Vincent
Vincent

Reputation: 60371

Obfuscation of variable and function names in C++ to prevent basic reverse engineering

On my spare time, I am doing some reverse engineering games with some friends of mine and I would like to know how to prevent as much as possible asm readability. I do not want to "prevent" reverse engineering (after all it will always be possible), I just want to prevent easy understanding of functions/variables by obfuscating them in the assembly code.

For example, if I have declared a function like that in C++:

void thisFunctionReverseAString(std::string& mystring);

I would like to be sure that it will not be possible to get the names thisFunctionReverseAString and mystring from the assembly. Is there any compilation option to do that in g++ or clang++ ?

Upvotes: 6

Views: 4817

Answers (3)

Oleg Gryb
Oleg Gryb

Reputation: 5249

The accepted answer is not correct: function names, class names, and class methods (functions defined within a class) will be preserved and could be extracted from an executable by common tools like NSA's Ghidra

Since class and function names usually bear meaningful mnemonics they can be definitely a huge aid for those who try reverse engineering an app's logic. That's why stripping symbols is a good idea in this case, e.g. this is how the function list looks in Ghidra after the symbols were stripped:

enter image description here

The same can be observed for class names after 'strip' command is applied to an executable. On the picture below you can see that only standard C++ classes are visible

enter image description here

Note that ld's -s flag is obsolete on Mac and will do nothing, so you do need to use 'strip' command explicitly after an executable is built, on Linux you can still use -s to strip symbols.
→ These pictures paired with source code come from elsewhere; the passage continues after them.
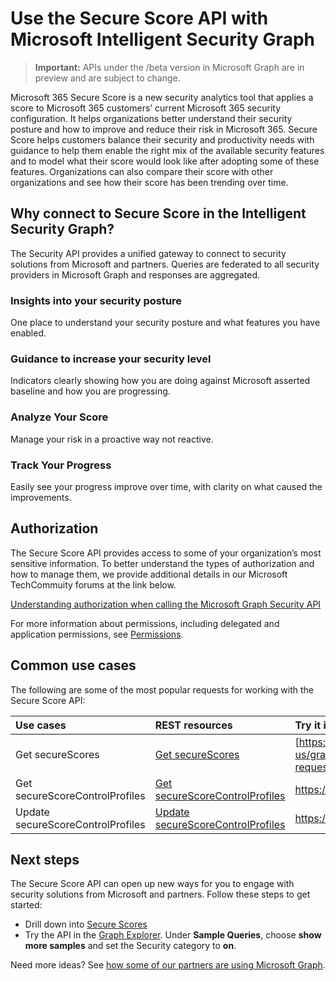 # Use the Secure Score API with Microsoft Intelligent Security Graph

 > **Important:** APIs under the /beta version in Microsoft Graph are in preview and are subject to change. 

Microsoft 365 Secure Score is a new security analytics tool that applies a score to Microsoft 365 customers’ current Microsoft 365 security configuration. It helps organizations better understand their security posture and how to improve and reduce their risk in Microsoft 365. Secure Score helps customers balance their security and productivity needs with guidance to help them enable the right mix of the available security features and to model what their score would look like after adopting some of these features. Organizations can also compare their score with other organizations and see how their score has been trending over time.


## Why connect to Secure Score in the Intelligent Security Graph?

The Security API provides a unified gateway to connect to security solutions from Microsoft and partners. Queries are federated to all security providers in Microsoft Graph and responses are aggregated.

### Insights into your security posture

One place to understand your security posture and what features you have enabled.

### Guidance to increase your security level

Indicators clearly showing how you are doing against Microsoft asserted baseline and how you are progressing.

### Analyze Your Score

Manage your risk in a proactive way not reactive.

### Track Your Progress

Easily see your progress improve over time, with clarity on what caused the improvements.

<!-- LG: Add this content when this functionality is available. 
### Automate SecOps for greater efficiency (coming soon)
-->
<!-- 
Build and run investigation and remediation runbooks, automate security policy checks and rule enforcement, and orchestrate actions across security solutions.
-->


## Authorization

The Secure Score API provides access to some of your organization’s most sensitive information. To better understand the types of authorization and how to manage them, we provide additional details in our Microsoft TechCommuity forums at the link below. 

[Understanding authorization when calling the Microsoft Graph Security API](https://techcommunity.microsoft.com/t5/Using-Microsoft-Graph-Security/Authorization-and-Microsoft-Graph-Security-API/m-p/184376)

For more information about permissions, including delegated and application permissions, see [Permissions](../../../concepts/permissions_reference.md).

## Common use cases

The following are some of the most popular requests for working with the Secure Score API:

| **Use cases**   | **REST resources** | **Try it in Graph Explorer** |
|:---------------|:--------|:----------|
| Get secureScores | [Get secureScores](../api/get_secureScores.md) | [https://graph.microsoft.com/beta/security/secureScores](https://developer.microsoft.com/en-us/graph/graph-explorer?request=security/secureScores&method=GET&version=beta&GraphUrl=https://graph.microsoft.com) |
| Get secureScoreControlProfiles | [Get secureScoreControlProfiles](../api/get_secureScoresControlProfile.md) | https://graph.microsoft.com/beta/security/secureScoreControlProfiles |
| Update secureScoreControlProfiles | [Update secureScoreControlProfiles](../api/secureScoreControlProfiles_update.md) | https://graph.microsoft.com/beta/security/secureScoreControlProfiles |



## Next steps

The Secure Score API can open up new ways for you to engage with security solutions from Microsoft and partners. Follow these steps to get started:

* Drill down into [Secure Scores](../resources/secureScores.md)
* Try the API in the [Graph Explorer](https://developer.microsoft.com/graph/graph-explorer). Under **Sample Queries**, choose **show more samples** and set the Security category to **on**.

Need more ideas? See [how some of our partners are using Microsoft Graph](https://developer.microsoft.com/graph/graph/examples#partners).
In general, Ghidra is a great tool that can be used to reverse engineer executables and to answer many questions like the OP's one.

Upvotes: 0

Thomas Matthews
Thomas Matthews

Reputation: 57688

Obfuscation will only help for the source code. The executable, with no debugging information, does not contain variable names or function names.

The process of reverse engineering would involve:

  1. Converting the executable to assembly language code.
  2. Converting the assembly code to a high level language code.
  3. Making sense of the sequentially named functions and variables.

For example, take an executable in FORTRAN (or compiled BASIC) and reverse engineer into C++ source code.

As others have said, there are functions to remove symbols from the Debugging version of an executable. You could start at the beginning and build an executable without symbols, often called a Release version.

Upvotes: 5

Paul Evans
Paul Evans

Reputation: 27577

Use strip to remove symbols from your executables in Linux. On Windows simple remove pdb files.